Qatar is also a very warm country. Normally, the World Cup is held in May, June, or July. But at that time of year, temperatures in Qatar can reach 122° Fahrenheit (F) (50º Celsius (C)). That’s why this year’s event is being held in November. Qatar’s average temperature in November is about 77º F (25º C).
Getting ready for a World Cup contest is a huge job. The host country has to take care of 32 soccer teams and provide enough stadiums for all the games. It also needs to be prepared for the more than one million visitors who are expected to come watch the games.
As a small country without a strong soccer history, Qatar was an unusual choice to hold the contest. Some people believe that Qatar didn’t play fairly when it won the right to hold the contest.
There are even bigger concerns about how Qatar prepared for the event. Qatar had a huge amount of work to do to hold the World Cup. It had to build seven new stadiums and many other buildings and roads.
Most of the work in Qatar is done by people from other countries. Qatar is home to about 313,000 Qataris, but it has over two million foreign workers. To help with World Cup work, Qatar brought in even more workers from other countries.
But many of these workers were treated very badly. Many were forced to work long hours in very poor conditions. Thousands of workers were reported injured or killed during the building for the World Cup.
As a result of reports on working conditions, Qatar’s government has made some changes to its systems. It has also made some efforts to make sure companies take better care of their workers. But human rights groups say the government hasn’t done enough.
There are also concerns about the rights of other groups in Qatar. Homosexuality is against the law in Qatar. It’s not entirely clear how these laws will affect visitors to the country.

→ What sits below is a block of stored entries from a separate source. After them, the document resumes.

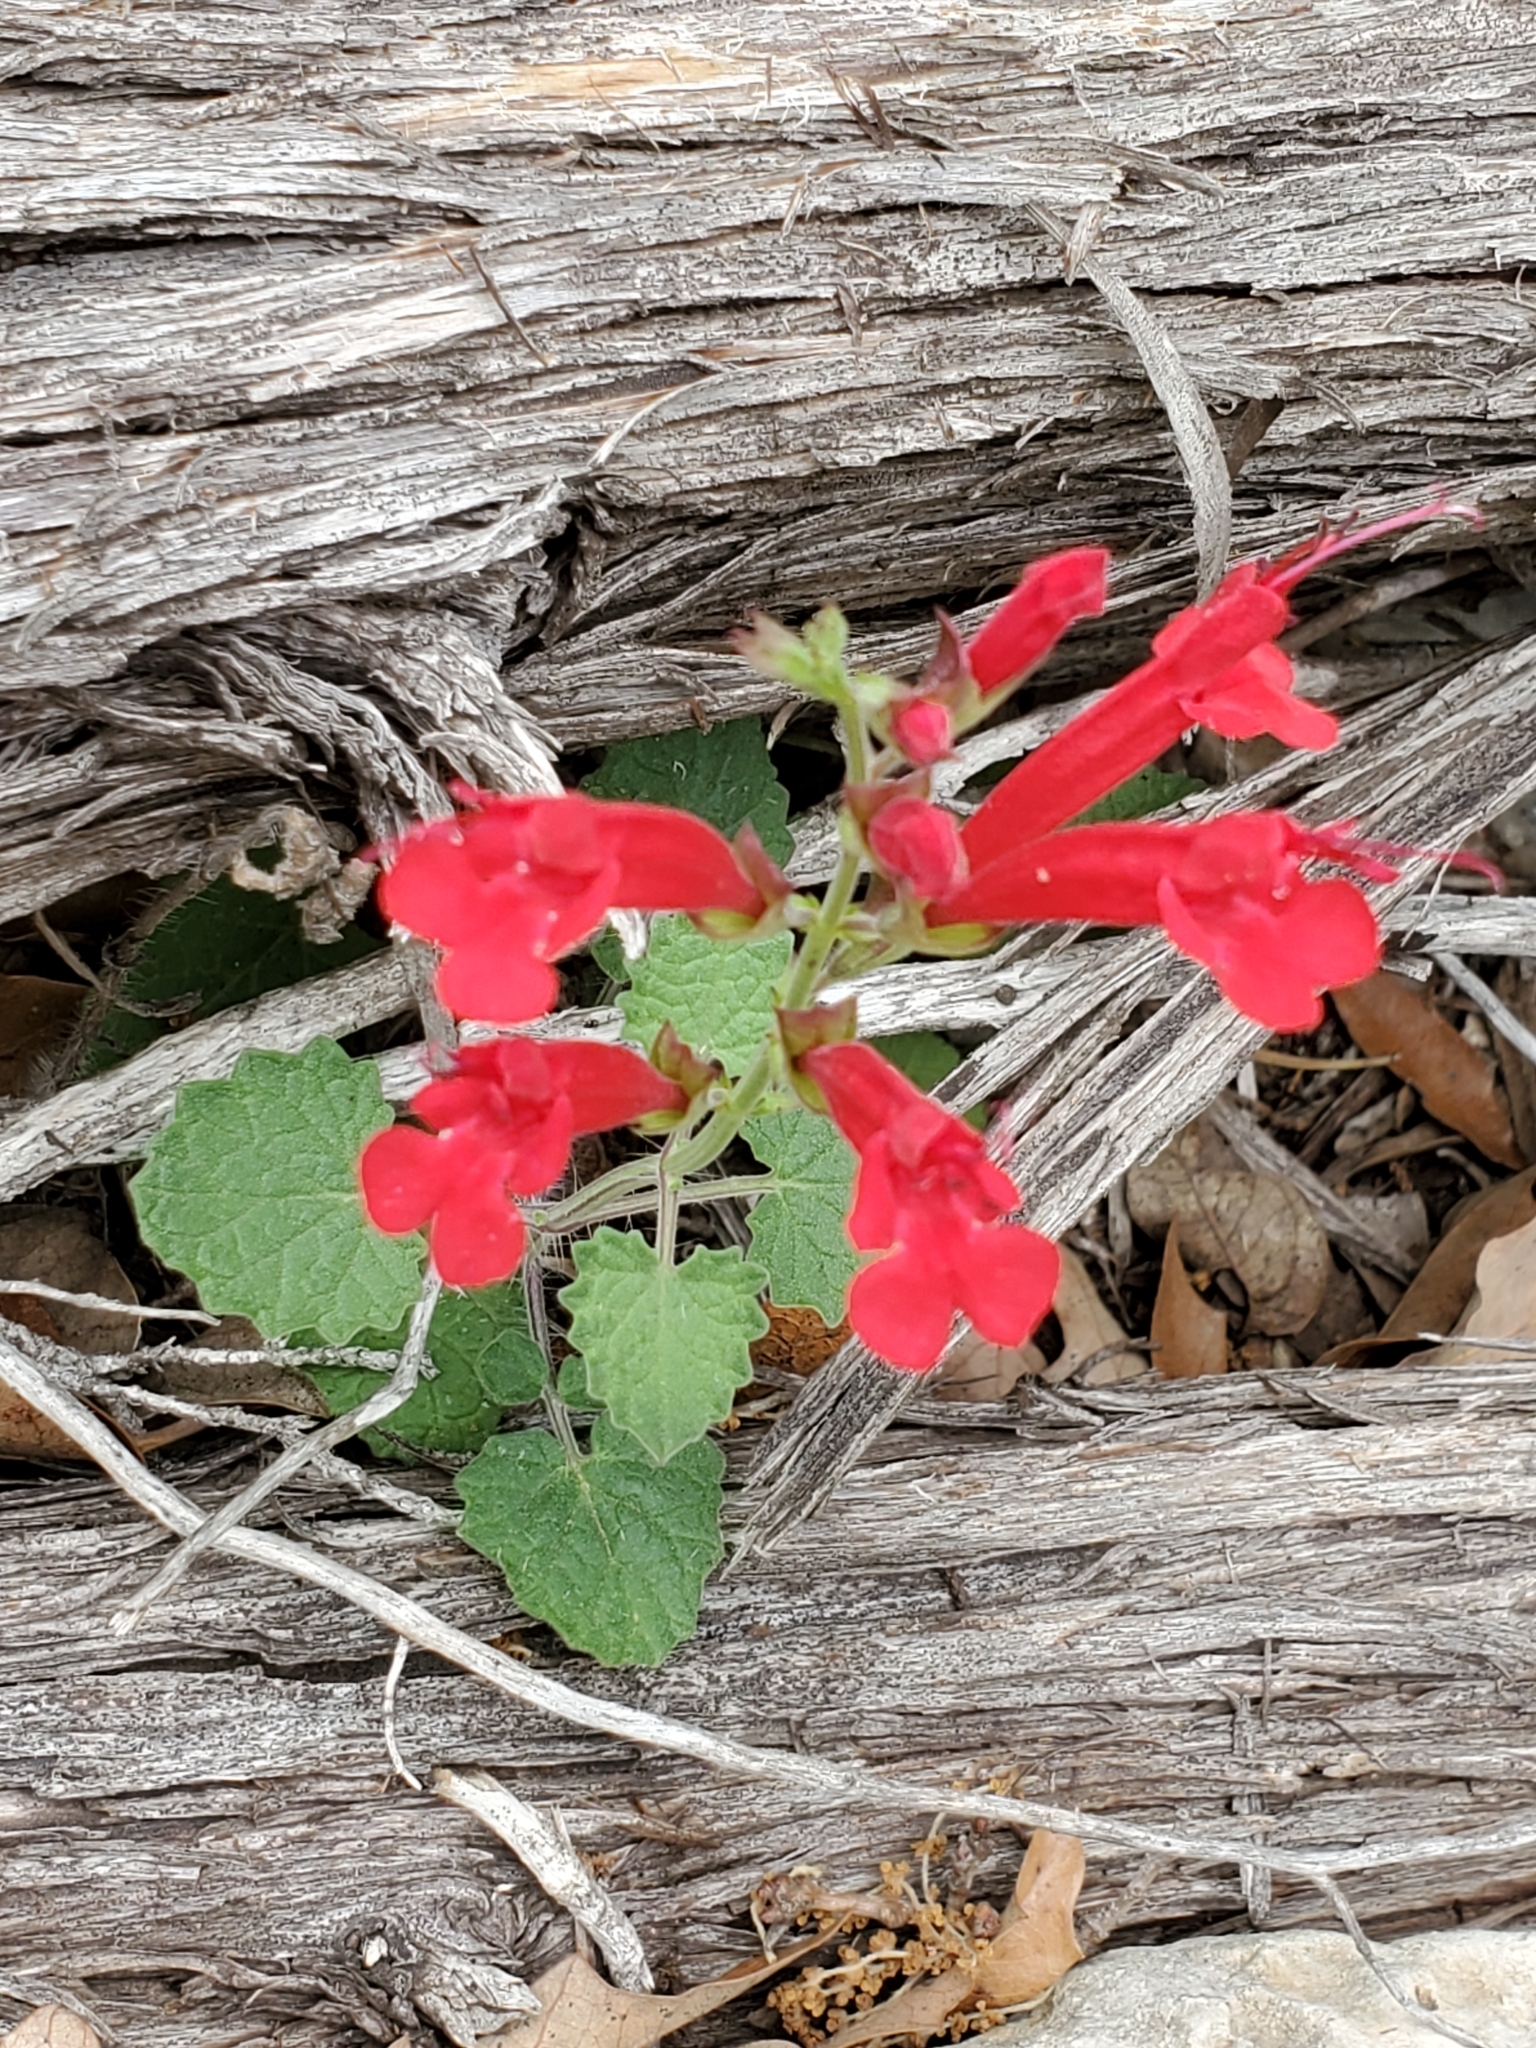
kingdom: Plantae
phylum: Tracheophyta
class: Magnoliopsida
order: Lamiales
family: Lamiaceae
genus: Salvia
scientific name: Salvia roemeriana
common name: Cedar sage
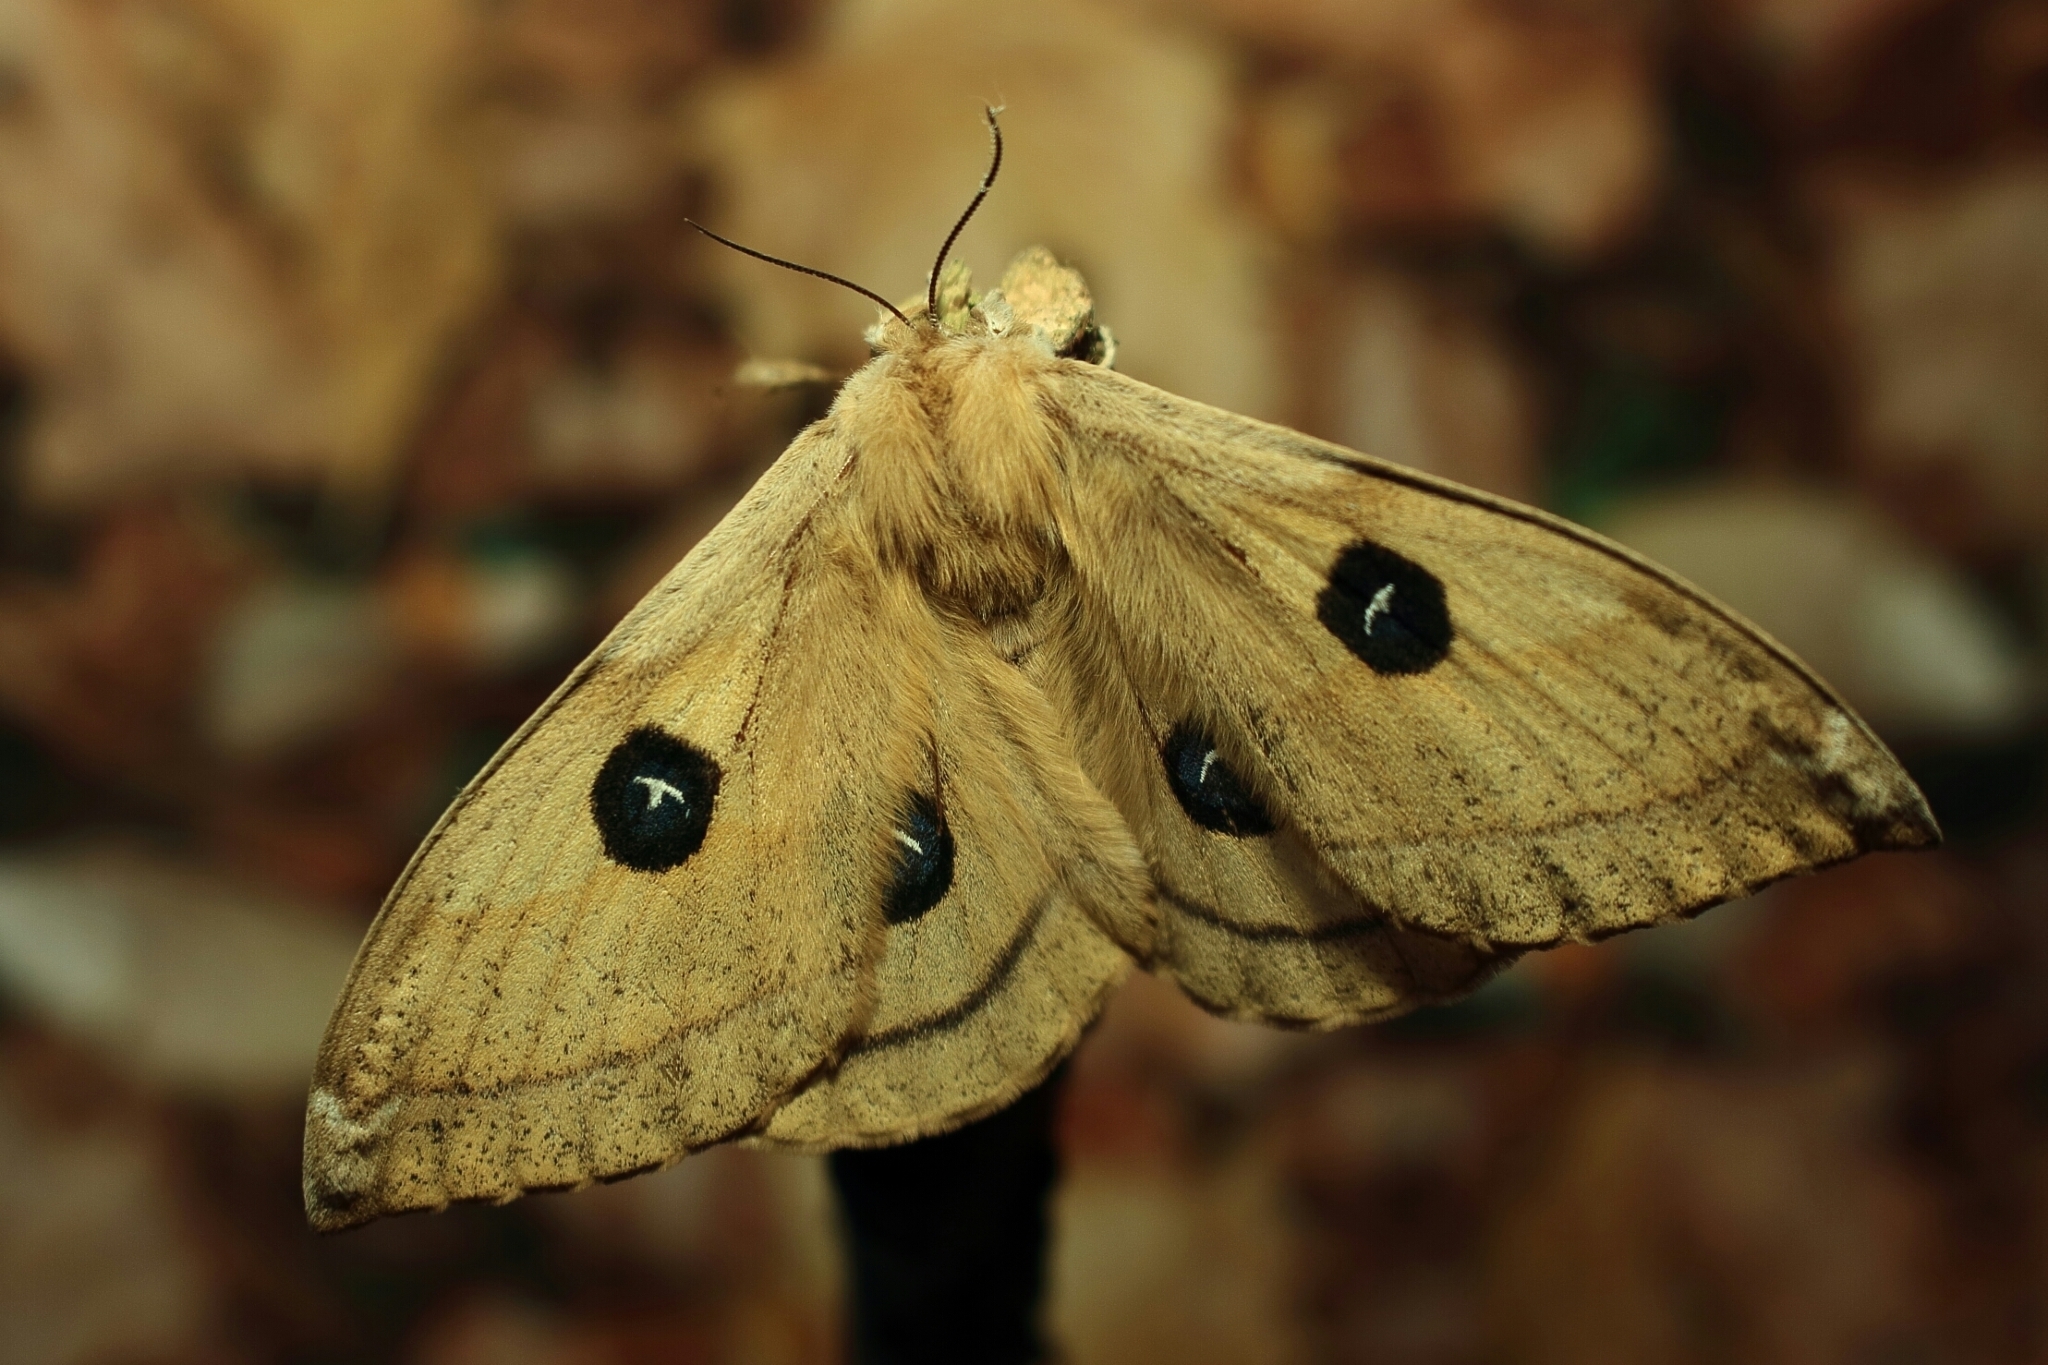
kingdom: Animalia
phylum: Arthropoda
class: Insecta
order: Lepidoptera
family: Saturniidae
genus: Aglia
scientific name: Aglia tau
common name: Tau emperor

Some groups have planned protests. Denmark’s team has changed the colors of its uniforms and is including a black shirt as a protest. Many European players will wear “One Love” armbands to show support for gay rights. Several French cities, including Paris, say they won’t show the World Cup on TV because of Qatar’s human rights record.
Did You Know…?
With all of the World Cup visitors, Qatar’s population in November will go from about 2.8 million to over 3.8 million. Six of the country’s eight stadiums are in the capital, Doha. Though that means visitors won’t have to travel too far, it also means that Doha will be very, very crowded.